### AIM OF THE EXERCISE
Return every line of text in the data below word for word, leaving the pictures out of your answer.

### Recorded data

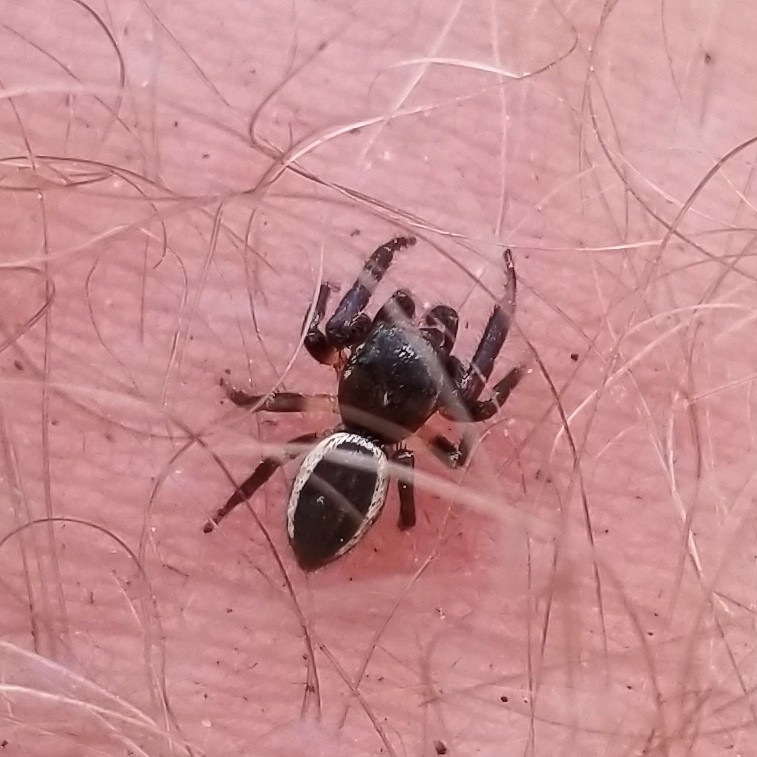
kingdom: Animalia
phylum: Arthropoda
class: Arachnida
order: Araneae
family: Salticidae
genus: Eris
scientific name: Eris militaris
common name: Bronze jumper
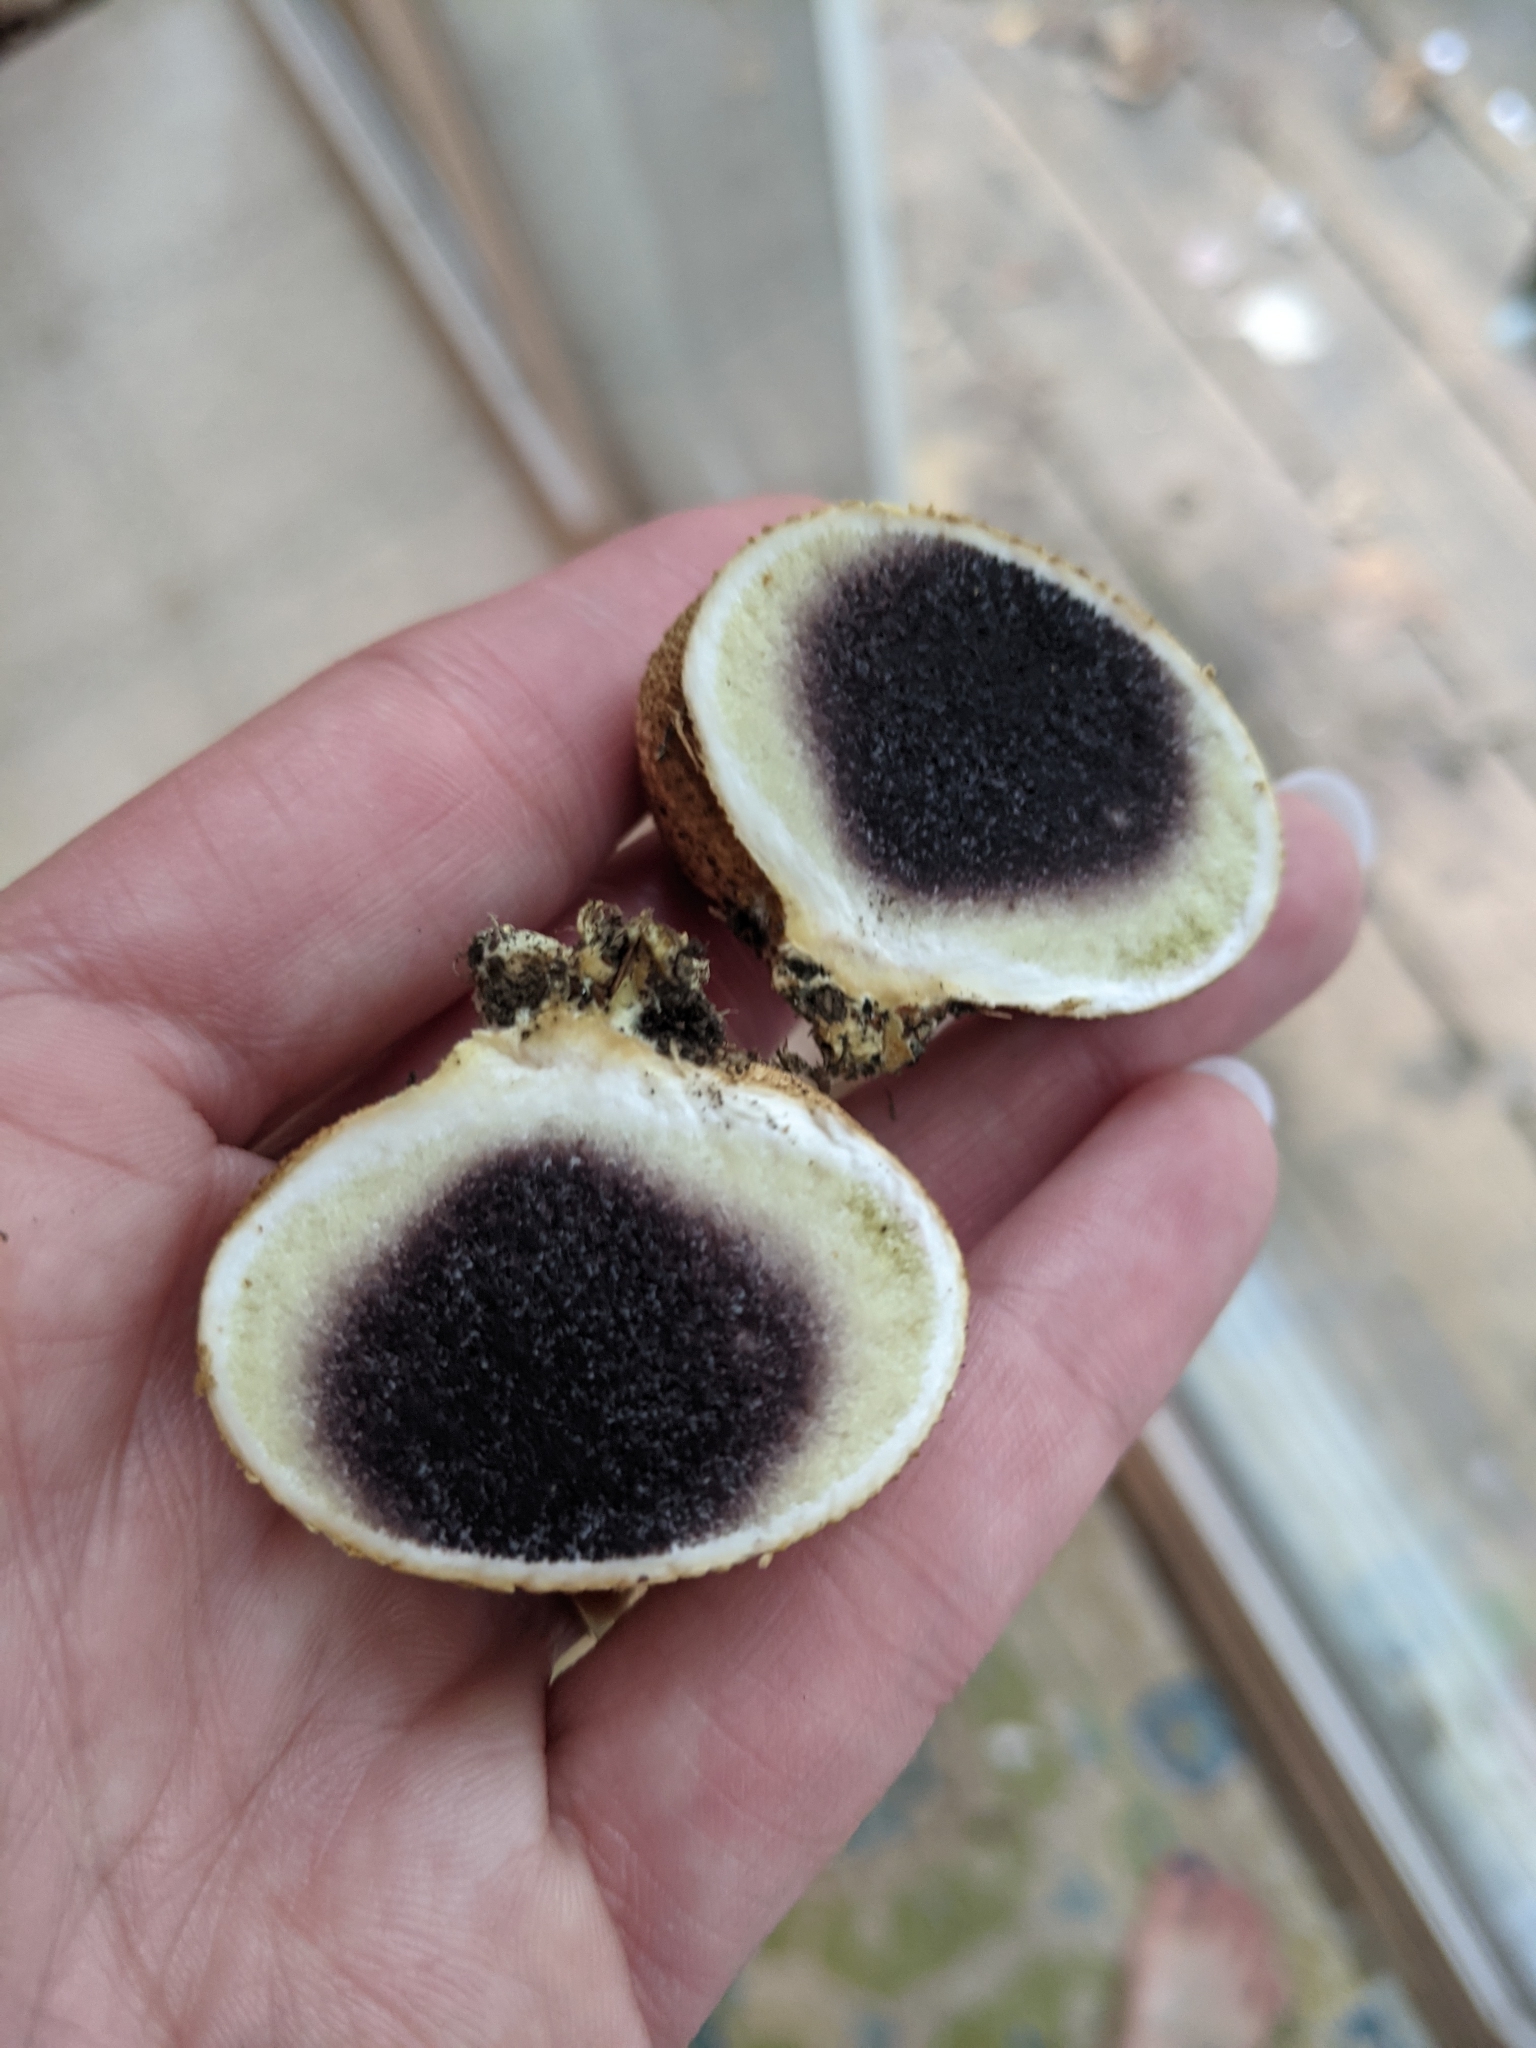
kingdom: Fungi
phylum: Basidiomycota
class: Agaricomycetes
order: Boletales
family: Sclerodermataceae
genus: Scleroderma
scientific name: Scleroderma citrinum
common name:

### ANSWER
kingdom: Animalia
phylum: Arthropoda
class: Arachnida
order: Araneae
family: Salticidae
genus: Eris
scientific name: Eris militaris
common name: Bronze jumper
kingdom: Fungi
phylum: Basidiomycota
class: Agaricomycetes
order: Boletales
family: Sclerodermataceae
genus: Scleroderma
scientific name: Scleroderma citrinum
common name:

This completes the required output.